I have been listening to, pondering over, and being enriched by Pearl Jam's music for over half of my life. That equates to 3 decades, the amount of time the band has existed. From the first time I heard a PJ song, back in high school, through all of the various stages of my life, personally, publicly, politically, and professionally, Pearl Jam has been there helping me make sense and develop a sense of solace and equilibrium with the world around me. Vs. arrived on the heels of a whirlwind first year of college, and captured the raw and alive feeling I was experiencing towards the life unfolding before me. The world seemed to be opening up to a rather sheltered and shy youth, not so much blooming into existence, but rather ravenously devouring the thoughts, ideas, and potential before him. Vitalogy arrived in a time when the inevitable hang over and ultimate come down (not let down) arrived and limits that were tested were found and moments of quiet introspection became a norm. No Code ushered in a mature and articulate phase of study where the raw student became a polished academic. College ended with the release of Yield, as did a time of high profile, grand statement, and world changing pronouncements for the band and the maturing academic. 

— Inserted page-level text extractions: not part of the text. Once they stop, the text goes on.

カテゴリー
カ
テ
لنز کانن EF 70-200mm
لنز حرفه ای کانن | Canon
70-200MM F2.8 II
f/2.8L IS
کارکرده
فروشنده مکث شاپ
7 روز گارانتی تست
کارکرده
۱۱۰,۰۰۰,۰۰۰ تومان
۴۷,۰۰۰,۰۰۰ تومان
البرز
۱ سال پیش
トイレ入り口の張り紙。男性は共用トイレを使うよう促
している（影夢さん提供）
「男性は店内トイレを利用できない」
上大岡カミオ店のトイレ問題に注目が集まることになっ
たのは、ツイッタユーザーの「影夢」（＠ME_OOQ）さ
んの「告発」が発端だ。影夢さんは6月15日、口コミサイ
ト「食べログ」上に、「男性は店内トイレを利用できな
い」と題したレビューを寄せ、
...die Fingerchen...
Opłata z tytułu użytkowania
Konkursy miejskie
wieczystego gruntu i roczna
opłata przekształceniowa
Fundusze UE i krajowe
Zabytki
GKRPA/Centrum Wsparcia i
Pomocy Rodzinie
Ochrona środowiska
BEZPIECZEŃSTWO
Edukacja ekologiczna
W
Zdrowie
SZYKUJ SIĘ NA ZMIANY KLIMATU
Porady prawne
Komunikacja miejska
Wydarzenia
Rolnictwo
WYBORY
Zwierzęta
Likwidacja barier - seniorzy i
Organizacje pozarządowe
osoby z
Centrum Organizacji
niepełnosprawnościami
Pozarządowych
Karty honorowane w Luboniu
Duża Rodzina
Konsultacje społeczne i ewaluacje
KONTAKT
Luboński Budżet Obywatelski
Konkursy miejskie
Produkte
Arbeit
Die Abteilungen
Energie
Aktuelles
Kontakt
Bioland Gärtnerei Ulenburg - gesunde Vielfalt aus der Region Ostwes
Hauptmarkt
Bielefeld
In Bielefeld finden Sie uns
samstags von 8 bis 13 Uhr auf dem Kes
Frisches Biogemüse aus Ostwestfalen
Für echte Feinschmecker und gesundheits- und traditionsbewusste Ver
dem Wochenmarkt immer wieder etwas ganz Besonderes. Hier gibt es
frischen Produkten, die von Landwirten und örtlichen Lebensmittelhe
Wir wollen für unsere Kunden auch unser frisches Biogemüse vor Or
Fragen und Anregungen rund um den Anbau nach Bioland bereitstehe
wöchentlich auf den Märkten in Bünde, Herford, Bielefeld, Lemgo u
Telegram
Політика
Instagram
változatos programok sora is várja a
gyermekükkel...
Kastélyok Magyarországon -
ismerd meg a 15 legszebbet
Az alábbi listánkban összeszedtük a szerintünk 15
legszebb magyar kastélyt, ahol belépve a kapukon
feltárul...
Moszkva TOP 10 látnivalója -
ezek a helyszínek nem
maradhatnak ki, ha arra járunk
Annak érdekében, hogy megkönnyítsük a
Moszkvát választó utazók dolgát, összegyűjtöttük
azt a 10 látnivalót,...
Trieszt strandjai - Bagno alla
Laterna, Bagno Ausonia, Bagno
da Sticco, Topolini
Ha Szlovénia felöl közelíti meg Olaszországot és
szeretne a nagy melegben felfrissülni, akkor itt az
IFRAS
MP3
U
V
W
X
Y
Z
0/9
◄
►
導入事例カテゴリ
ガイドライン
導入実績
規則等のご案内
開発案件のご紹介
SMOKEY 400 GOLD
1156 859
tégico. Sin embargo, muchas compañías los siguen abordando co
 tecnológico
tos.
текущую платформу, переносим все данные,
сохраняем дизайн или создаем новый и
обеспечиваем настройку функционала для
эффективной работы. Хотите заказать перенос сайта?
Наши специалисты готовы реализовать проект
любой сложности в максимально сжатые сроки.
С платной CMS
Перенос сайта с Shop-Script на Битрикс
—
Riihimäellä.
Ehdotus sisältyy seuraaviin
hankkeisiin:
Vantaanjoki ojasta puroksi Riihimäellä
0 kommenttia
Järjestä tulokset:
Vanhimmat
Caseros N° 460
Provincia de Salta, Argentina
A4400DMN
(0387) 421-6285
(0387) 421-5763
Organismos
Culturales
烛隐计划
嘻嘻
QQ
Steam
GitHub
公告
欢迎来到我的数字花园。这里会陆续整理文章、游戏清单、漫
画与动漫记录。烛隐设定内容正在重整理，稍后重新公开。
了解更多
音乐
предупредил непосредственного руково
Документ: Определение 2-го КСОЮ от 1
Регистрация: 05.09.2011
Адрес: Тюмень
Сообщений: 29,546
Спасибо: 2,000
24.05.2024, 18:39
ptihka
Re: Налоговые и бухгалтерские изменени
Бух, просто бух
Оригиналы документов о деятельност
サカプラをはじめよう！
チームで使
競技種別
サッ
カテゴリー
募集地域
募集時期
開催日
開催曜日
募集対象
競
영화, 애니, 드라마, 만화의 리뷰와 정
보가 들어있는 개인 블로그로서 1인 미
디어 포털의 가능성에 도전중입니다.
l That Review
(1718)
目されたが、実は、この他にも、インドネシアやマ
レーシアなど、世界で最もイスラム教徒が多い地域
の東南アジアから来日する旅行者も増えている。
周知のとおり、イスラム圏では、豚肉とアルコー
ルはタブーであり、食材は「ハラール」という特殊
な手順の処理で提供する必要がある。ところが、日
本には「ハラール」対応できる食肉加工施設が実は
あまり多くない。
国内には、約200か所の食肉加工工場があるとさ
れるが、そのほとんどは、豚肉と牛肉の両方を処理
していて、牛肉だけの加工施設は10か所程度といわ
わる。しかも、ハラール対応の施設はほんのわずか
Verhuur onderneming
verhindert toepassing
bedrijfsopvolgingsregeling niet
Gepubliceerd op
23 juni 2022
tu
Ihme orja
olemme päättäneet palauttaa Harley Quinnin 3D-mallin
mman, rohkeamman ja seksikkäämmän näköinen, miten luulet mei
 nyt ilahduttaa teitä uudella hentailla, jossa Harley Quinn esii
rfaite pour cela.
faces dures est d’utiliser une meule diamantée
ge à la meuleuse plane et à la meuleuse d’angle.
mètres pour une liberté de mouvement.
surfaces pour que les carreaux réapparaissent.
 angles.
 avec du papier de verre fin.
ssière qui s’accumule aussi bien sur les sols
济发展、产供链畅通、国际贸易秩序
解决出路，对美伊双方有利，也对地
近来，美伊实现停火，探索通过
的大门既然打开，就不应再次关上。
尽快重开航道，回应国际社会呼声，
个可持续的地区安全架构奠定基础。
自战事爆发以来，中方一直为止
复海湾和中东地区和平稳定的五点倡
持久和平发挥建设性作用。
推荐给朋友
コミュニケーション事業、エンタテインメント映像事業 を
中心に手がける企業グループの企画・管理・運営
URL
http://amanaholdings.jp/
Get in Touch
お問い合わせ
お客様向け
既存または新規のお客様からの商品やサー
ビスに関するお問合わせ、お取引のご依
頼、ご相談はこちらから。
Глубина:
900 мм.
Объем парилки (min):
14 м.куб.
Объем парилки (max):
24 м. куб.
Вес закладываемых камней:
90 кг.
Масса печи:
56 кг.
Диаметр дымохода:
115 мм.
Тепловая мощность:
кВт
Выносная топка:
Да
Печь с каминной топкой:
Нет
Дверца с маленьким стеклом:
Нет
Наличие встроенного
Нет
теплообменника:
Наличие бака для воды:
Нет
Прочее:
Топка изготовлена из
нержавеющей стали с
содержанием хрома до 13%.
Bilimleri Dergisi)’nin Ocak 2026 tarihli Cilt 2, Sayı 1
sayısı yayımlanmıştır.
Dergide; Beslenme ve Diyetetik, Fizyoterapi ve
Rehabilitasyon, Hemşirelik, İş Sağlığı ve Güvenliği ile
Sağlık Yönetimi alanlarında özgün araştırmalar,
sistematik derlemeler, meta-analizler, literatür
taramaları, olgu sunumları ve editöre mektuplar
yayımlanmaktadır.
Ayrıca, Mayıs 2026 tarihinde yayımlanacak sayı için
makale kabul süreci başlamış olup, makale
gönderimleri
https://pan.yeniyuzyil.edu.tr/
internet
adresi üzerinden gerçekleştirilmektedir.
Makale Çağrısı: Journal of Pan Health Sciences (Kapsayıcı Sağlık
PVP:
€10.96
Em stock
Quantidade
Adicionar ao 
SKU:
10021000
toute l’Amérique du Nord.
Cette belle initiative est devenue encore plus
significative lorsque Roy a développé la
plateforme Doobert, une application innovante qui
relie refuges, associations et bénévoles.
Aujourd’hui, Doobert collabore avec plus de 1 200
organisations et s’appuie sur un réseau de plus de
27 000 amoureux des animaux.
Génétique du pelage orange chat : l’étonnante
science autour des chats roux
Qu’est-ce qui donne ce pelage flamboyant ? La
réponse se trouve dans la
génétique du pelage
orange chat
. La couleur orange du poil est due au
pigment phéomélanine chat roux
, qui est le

The next several albums, from Binaural through Gigaton flew by. Each album delivering powerful statements, musical and lyrical, but in a stature somewhat purposely reduced, meant to speak to the "fit though few" who still carried a wish list laden with pleas for a cure to the green disease plaguing humanity and its mother, Earth. Time, for the student turned academic turned business manager, flew by as well. Suddenly, the manager was almost 50 and, although the music and the love was still powerful, the fire had begun to go out under the weight of the everyday monotony of nepotism and paradigm that Eddie warned him about so poetically decades ago. A change was needed. The manager became an academic again, and the fire reignited. 

Pearl Jam's fire has reignited as well. "Dark Matter" is not a return to Vs. era anger and desire. It is a new kind of anger and desire. One tempered with wisdom, age, and a sense that the fire, albeit rekindled, won't burn forever. Most of the known universe is composed of dark matter. Dark matter appears to be pushing the universe apart. It is unrelenting. It is inevitable. It is time to take advantage of the time we still have before dark matter renders us so utterly alone that projection, outcome, reconfiguration, and planning will no longer matter. Pearl Jam are once again advocating for decisive action in the face of inevitable nonexistence, but this time the band knows that it, and we (as fans and as a species) don't have forever to rescue ourselves from the powers that continue to push us apart and force us to be alone. Grasp onto each other while we are still in proximity to one another. There can be no room left for intolerance, of one another, of ourselves, of the unaccountable: 

                    "No tolerance for intolerance so I've

                     No patience left for impatience no more

                    No love lost for lost loves 

                    No sorrow for the unaccountable

We are fleeting beings. Flickers of flame in an infinity of darkness. Yet, in that infinity of darkness we do still shine, be it for a few years, three decades, or a lifetime. That light is now burning. Keep it lit. Draw other flames to you. Hold off the dark matter. Leave a light for those who will flicker next. This is what Pearl Jam has has been doing. Join them.